Un reciente informe de la Organización Latinoamericana y Caribeña de Energía (OLACDE) revela que el incremento en los precios energéticos se aceleró durante el segundo trimestre del año. La inflación energética interanual regional pasó de 2.12% en marzo a 4.52% en abril, hasta alcanzar 6.41% en mayo de 2026, lo que representa un aumento de tres veces en apenas dos meses.
“La tregua inflacionaria que vivía el sector energético de América Latina y el Caribe (ALC) llegó a su fin”, indicó la organización en su reporte.

Costos internacionales vuelven a presionar al mercado energético
De acuerdo con la OLACDE, el escenario internacional ha provocado mayores costos en las cadenas de suministro energético, especialmente en los procesos de importación, refinación, transporte y distribución de combustibles.
La presión sobre los mercados internacionales se ha trasladado gradualmente hacia los consumidores, debido a que los precios de los energéticos permanecen por encima de los niveles registrados antes del incremento de las tensiones en Medio Oriente.
El impacto también alcanza al sector eléctrico, principalmente en países donde la generación de energía mantiene una relación directa con los precios de los derivados del petróleo.
Mercado eléctrico salvadoreño refleja mayores costos
En El Salvador, uno de los indicadores que muestra esta presión es el precio promedio del megavatio hora (MWh) negociado en el mercado mayorista. Según el informe mensual de la Unidad de Transacciones (UT), durante mayo de 2026 este valor alcanzó los $188.15 por MWh.

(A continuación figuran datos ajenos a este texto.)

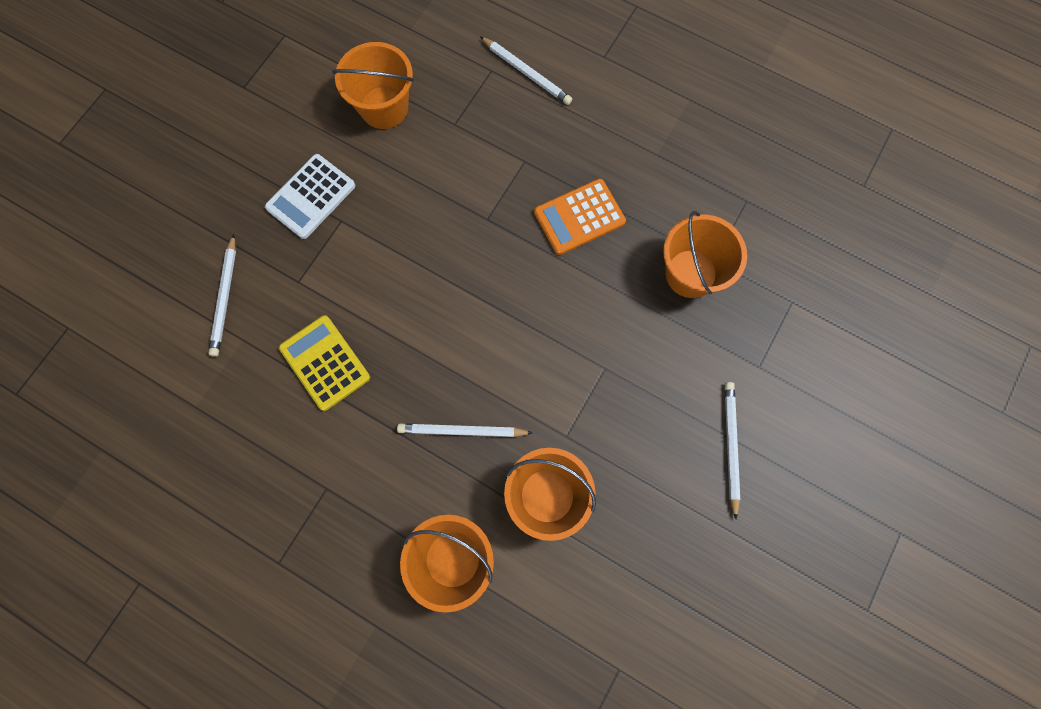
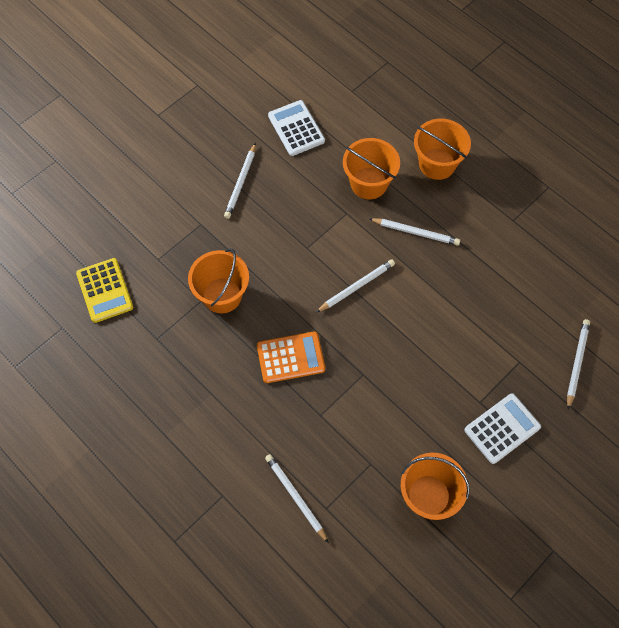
camera: 165 degrees left, 10 degrees down
yellow calculator [279,315,370,411] -> yellow calculator moved to [76,258,133,323]
none -> white calculator [268,100,325,156]
none -> white pencil [316,259,395,312]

Esta cifra representa un incremento cercano al 50% respecto al mismo período del año anterior y evidencia el aumento de los costos dentro del mercado eléctrico nacional.
Especialistas del sector energético explican que este precio no corresponde directamente a la tarifa final que pagan los usuarios, pero sí constituye un componente importante dentro de la estructura de costos del sistema eléctrico, ya que puede influir en la formación de los precios que posteriormente llegan a los consumidores.
Un escenario que mantiene la vigilancia sobre la energía
El comportamiento de los mercados internacionales mantiene bajo seguimiento a los países de la región, debido a que una prolongación de las tensiones geopolíticas podría continuar afectando los precios de los combustibles y aumentar la presión sobre los costos energéticos.
Para economías como la salvadoreña, donde una parte del sistema energético depende de combustibles importados, la evolución del petróleo y del comercio internacional seguirá siendo un factor clave para la estabilidad de los costos de generación eléctrica y la inflación en los próximos meses.